Hilliker is the oldest of the three Warren children and the only one born prior to the family's move to Orange County, Calif., in December of 1979 to start Saddleback Church. She not only told about her journey with Matthew, but she shared about her own experience with getting Lyme Disease at age 15 and the undiagnosed beginnings of her battle with anxiety, panic attacks and depersonalization.

"In my twenties, Matthew's illness ramped significantly at the same time my body began to crash from the undiagnosed chronic Lyme [Disease]," Hilliker said. "Between my illness, Matthew's illness and some other traumatic family circumstances, it often felt like we were living in this underground bunker. We were here existing on planet Earth but not really engaging with the real world or real people. We would occasionally lift that hatch and look out long enough and survey the land. Then the next wave of chaos would hit and we'd have to hunker down and hold onto each other and pray to make it through."

Hilliker notes her family's story wasn't unique. Many other families dealing with mental illness feel as if they're living in a bunker mentality. Yet, she adds, the family continued to try to engage Matthew—even though they often didn't know how. Because of the difficulty of knowing how to engage, she says, they hurt Matthew and one another greatly.

"We have had to learn to accept each other's different levels of tolerance, of proximity to the struggle, differing ways of engaging Matthew," Hilliker said. "It divided us many times.

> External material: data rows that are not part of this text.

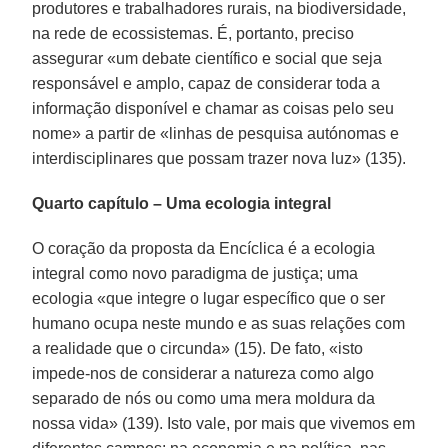
produtores e trabalhadores rurais, na biodiversidade,
na rede de ecossistemas. É, portanto, preciso
assegurar «um debate científico e social que seja
responsável e amplo, capaz de considerar toda a
informação disponível e chamar as coisas pelo seu
nome» a partir de «linhas de pesquisa autónomas e
interdisciplinares que possam trazer nova luz» (135).
Quarto capítulo – Uma ecologia integral
O coração da proposta da Encíclica é a ecologia
integral como novo paradigma de justiça; uma
ecologia «que integre o lugar específico que o ser
humano ocupa neste mundo e as suas relações com
a realidade que o circunda» (15). De fato, «isto
impede-nos de considerar a natureza como algo
separado de nós ou como uma mera moldura da
nossa vida» (139). Isto vale, por mais que vivemos em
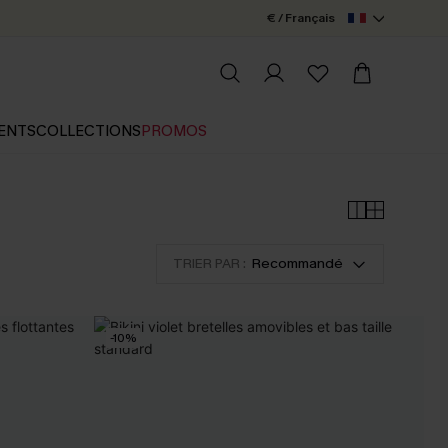
€ / Français
ENTS
COLLECTIONS
PROMOS
TRIER PAR :
Recommandé
-10%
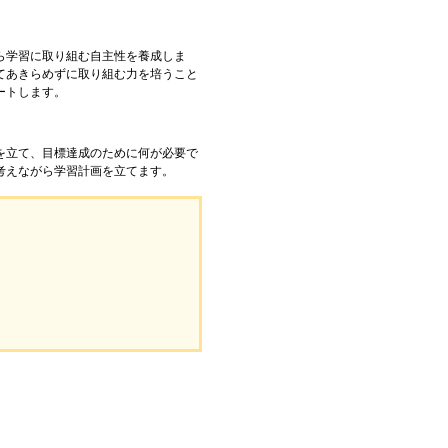
ら学習に取り組む自主性を養成しま
てあきらめずに取り組む力を培うこと
ートします。
を立て、目標達成のために何が必要で
考えながら学習計画を立てます。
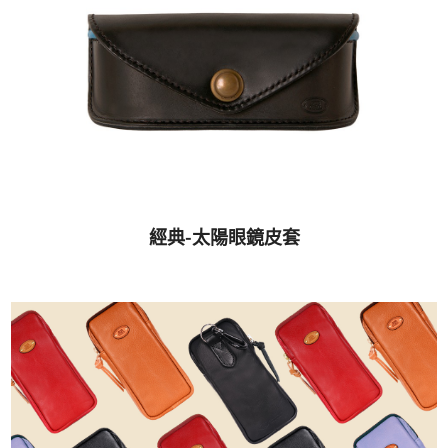
經典-太陽眼鏡皮套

But we were determined to keep pursuing love and connection with Matthew despite this tension."

After years of vacillating between throwing herself into engagement with her brother and periods of resentment, Hilliker admitted to hitting a wall in her relationship with her brother about a year and a half before his death.

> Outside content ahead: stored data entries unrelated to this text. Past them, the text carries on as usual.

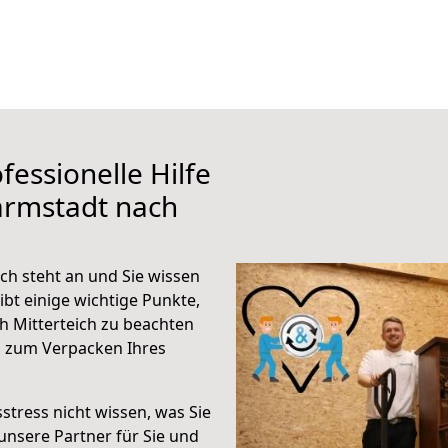
fessionelle Hilfe
armstadt nach
ch steht an und Sie wissen
ibt einige wichtige Punkte,
 Mitterteich zu beachten
n zum Verpacken Ihres
stress nicht wissen, was Sie
unsere Partner für Sie und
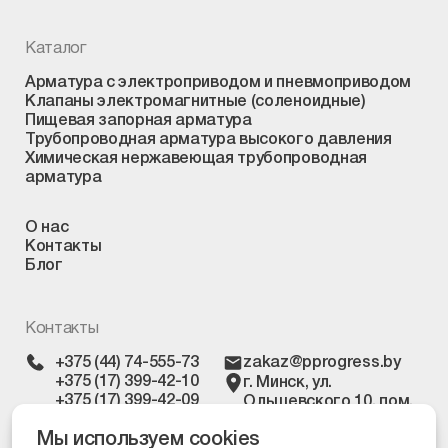
Каталог
Арматура с электроприводом и пневмоприводом
Клапаны электромагнитные (соленоидные)
Пищевая запорная арматура
Трубопроводная арматура высокого давления
Химическая нержавеющая трубопроводная
арматура
О нас
Контакты
Блог
Контакты
+375 (44) 74-555-73
zakaz@pprogress.by
+375 (17) 399-42-10
г. Минск, ул.
+375 (17) 399-42-09
Ольшевского 10, пом.
303
Мы используем cookies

"I was angry at what his illness had done to my life, to my family, to him," said Hilliker, whose husband, Tommy, serves as Saddleback's pastor of ministry. "I felt helpless as to how to help him. I was frustrated that he couldn't access help or hope. I was frustrated with my parents. I was frustrated with his doctors and counselors. I wanted to escape so badly I couldn't even think straight. I was constantly daydreaming about ways to get my husband and my children away from all of it."

A breakthrough in the relationship came after Hilliker says she stopped trying to save him and "started trying to love him where he was at." As she did this, she says, the last eight months of Matthew's life became some of the "most scary and traumatic times, truly, but they were also some of the most intimate I've had with him."

She urged conference attendees to simply listen without judgment to family members struggling through mental illness.

"I wish we knew then the kind of things we know now," Hilliker said. "But for those of us who know Jesus, pain births beauty. The story is not even close to being over yet. Because God is making every hard and ugly and painful thing that I endured, that our family endured, work for good in our lives and the lives of others. The hope is, the Bible tells us, that this work will not end, until God has extracted every teeny, tiny morsel of good out of that pain. He will not let up until this work is finished."

Hilliker's words came as part of a session devoted to the ministry needs of families. Other speakers during the session provided insight into getting help for family members of all ages who were dealing with mental health issues.